Guide to ordering your first patch
It has been more than a century since embroidered patches were invented. And, they are still the most popular way to distinguish a brand from others. They not only represent group solidarity or individual achievement, but they also represent a statement of purpose.
Let’s have a look at different types of patch options you can choose from. It will give you an idea of what to look for when ordering your first patch.
Different types of Patch Options
The amount of your patch covered with threads is referred to as embroidery percentage. When ordering your first patch, you need to consider your patch’s embroidery percentage. Patches with 100% embroidery will cost you more than the ones with 99%.
A patch that is not 100% embroidered will still have some of its twill showings. If there is a solid background color in your design, then you can go for less than 100% embroidered patch.
Patch Border Options
When ordering your first patch, you get two border options to choose from. Merrowed and Die-cut.
Merrowed Borders: Also known as overlock borders, these borders can be placed on simple designs. These borders wrap around the outside of the patch and are slightly raised. Usually, merrowed borders can be used on squares, ovals, rockers, circles, and similar shapes.
Die-cut Borders: These borders can be used on both simple and complex designs. If your design has complex edges, you will most likely need to have a die-cut edge.
However, there is no price difference between the two borders. You can order the one that fits your needs the best.
You can choose from a variety of backing options such as heat seal backing, plastic backing, iron-on backing, hook and loop (one or two sides) backing, pin back, magnetic backings, or Velcro backing.
You can also choose not to have any backing at all.
Things you can get patches on
Companies like Patchion offers personalized embroidered on products such as jeans or leather or bedspreads or badges. Usually, these patches are sew-on or iron-on patch, however, you can also get other patches such as:
- Logos, names, flags
- Identity emblems
- T-shirts, sweatshirts
- Flag patches
- Military patches
- Government patches
- Law enforcement patches
- EMS patches
- Corporate patches
- Insignia patches
- Martial arts patches
- Motorcycle patches
- Custom sports badges
- Cartoon patches
- Scout patches
Should you design the patch yourself or outsource it?
Now that you have decided what kind of patch you want, embroidery percentage, and the product you want, it’s time to design your patch so you can order it. However, you can also get ready-made patches such as heat seal food patches, if you have a business in the food industry.
Though a lot of companies can take away the burden of designing from you, it’s better if you design them yourself. The reason for that is you know what you want, you know what’s best for you and not them. But
When it comes to designing a patch for you or your business, the first thing to remember is, do not load your patch with too many elements.

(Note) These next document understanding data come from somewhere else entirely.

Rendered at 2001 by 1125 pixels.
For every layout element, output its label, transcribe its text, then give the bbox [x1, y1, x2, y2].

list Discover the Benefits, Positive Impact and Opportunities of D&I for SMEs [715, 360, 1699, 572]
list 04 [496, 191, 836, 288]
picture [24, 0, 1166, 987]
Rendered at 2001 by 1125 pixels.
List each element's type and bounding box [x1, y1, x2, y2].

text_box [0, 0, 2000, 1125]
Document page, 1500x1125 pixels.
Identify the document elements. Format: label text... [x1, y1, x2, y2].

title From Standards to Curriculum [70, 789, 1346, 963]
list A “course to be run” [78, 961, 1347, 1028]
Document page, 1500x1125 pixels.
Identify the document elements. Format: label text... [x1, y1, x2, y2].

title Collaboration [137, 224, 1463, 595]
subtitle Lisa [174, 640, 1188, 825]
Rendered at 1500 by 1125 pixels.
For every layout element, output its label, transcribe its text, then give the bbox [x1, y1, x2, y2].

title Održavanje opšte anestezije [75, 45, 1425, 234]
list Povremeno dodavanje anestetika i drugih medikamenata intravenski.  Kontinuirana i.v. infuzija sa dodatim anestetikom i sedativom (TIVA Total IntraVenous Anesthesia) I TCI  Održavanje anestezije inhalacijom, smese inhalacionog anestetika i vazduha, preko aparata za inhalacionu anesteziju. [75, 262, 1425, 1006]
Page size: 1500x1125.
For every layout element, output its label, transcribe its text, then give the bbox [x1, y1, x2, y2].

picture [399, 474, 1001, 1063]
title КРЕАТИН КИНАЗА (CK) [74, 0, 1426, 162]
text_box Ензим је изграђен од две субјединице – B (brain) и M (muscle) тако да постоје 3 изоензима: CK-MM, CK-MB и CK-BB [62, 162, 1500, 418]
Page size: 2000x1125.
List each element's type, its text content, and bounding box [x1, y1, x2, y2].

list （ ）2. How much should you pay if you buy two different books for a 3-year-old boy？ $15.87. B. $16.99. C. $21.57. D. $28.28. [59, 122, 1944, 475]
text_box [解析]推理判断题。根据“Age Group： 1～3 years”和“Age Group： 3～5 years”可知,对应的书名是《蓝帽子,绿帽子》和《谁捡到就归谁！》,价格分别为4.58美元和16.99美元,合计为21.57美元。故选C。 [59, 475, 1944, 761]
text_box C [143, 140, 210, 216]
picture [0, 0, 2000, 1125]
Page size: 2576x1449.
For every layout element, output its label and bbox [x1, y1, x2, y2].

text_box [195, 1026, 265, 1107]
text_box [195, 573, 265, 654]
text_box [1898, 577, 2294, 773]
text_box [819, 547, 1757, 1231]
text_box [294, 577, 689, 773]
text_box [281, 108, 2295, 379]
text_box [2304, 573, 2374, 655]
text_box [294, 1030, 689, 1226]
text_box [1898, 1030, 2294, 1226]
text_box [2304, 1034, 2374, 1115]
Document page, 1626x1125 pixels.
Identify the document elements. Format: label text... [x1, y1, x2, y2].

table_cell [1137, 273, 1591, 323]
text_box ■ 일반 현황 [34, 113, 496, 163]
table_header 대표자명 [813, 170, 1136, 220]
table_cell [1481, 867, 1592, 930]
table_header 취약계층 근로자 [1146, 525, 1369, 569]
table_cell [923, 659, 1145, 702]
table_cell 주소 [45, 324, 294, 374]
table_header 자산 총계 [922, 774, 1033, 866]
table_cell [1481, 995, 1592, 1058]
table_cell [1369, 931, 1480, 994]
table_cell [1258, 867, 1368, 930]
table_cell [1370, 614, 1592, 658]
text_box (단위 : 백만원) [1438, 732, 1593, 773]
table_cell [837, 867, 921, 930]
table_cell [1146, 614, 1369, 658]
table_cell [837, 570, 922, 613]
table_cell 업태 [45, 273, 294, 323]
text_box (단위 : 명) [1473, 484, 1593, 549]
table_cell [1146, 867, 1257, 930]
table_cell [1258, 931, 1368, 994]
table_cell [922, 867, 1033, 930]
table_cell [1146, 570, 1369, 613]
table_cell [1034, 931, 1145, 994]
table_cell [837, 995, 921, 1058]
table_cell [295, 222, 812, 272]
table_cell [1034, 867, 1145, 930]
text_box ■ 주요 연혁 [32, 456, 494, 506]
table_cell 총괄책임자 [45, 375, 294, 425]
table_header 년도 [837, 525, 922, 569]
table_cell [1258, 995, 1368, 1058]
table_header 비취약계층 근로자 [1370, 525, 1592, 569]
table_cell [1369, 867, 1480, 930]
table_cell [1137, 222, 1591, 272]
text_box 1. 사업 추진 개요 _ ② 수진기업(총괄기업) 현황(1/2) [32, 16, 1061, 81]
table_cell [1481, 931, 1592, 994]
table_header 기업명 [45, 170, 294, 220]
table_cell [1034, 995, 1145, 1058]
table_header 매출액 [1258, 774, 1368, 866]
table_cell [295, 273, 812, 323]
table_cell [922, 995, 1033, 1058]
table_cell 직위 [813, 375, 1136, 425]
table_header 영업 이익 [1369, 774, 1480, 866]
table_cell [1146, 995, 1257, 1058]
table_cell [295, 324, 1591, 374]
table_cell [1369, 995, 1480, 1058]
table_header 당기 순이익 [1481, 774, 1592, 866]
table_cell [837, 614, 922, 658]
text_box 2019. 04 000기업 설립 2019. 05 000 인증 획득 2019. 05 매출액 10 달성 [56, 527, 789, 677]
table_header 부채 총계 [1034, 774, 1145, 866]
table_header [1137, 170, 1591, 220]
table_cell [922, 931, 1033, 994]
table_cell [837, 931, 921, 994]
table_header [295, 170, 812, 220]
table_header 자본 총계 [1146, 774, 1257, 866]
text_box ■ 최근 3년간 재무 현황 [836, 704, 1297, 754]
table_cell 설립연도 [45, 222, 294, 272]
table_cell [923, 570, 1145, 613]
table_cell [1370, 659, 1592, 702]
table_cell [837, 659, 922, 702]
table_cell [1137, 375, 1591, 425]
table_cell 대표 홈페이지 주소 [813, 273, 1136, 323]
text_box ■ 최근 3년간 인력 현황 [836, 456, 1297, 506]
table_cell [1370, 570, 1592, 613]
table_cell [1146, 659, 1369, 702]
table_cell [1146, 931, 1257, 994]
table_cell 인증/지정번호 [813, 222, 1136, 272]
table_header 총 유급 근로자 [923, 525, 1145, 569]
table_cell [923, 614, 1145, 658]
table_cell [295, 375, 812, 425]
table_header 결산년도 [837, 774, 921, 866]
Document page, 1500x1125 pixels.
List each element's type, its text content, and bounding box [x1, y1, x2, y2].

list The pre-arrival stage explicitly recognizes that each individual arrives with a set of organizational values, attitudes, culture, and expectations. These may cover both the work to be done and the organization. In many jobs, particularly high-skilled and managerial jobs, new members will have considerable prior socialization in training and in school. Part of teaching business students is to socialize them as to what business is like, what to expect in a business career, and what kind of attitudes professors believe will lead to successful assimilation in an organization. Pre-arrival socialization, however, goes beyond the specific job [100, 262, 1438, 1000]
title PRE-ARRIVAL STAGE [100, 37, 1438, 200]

Make sure the patch is readable, recognizable, and beautiful.
But what if you’re not a designer or don’t have any knowledge about designing patches?
Companies like Patchion offer custom machine-made patches, allowing you to request any design, color, shape, size, fabric, or thread. This way you won’t have to actually design the patch, yet it will be designed in a way that meets your needs.
Another ready-made design you can go for is Velcro backing fruit emblems, again if you’re on fruit business. It will save you a lot of time and money if you go for ready-made patches.
Things to keep in mind when ordering your first patch
You need to carefully look at all the elements of the patch before you order it. And by all the elements I mean, design, text size, font, and colors. The recommended minimum size of the text on an embroidered patch is 0.25” high. If you go below that, the text won’t stitch well.
If your design has small text, I suggest you increase the size of your patch to accommodate the stitching.
When it comes to choosing the color, you can combine different colors to check which one looks better.
Ordering your first patch could be confusing. You need to understand the kind of patch and material you need to stand out of the crowd. I hope this blog post has cleared all your queries. Bonus: Always ask the company to send one sewn sample so you can decide if your design looks good on real-life before continuing with your bulk order.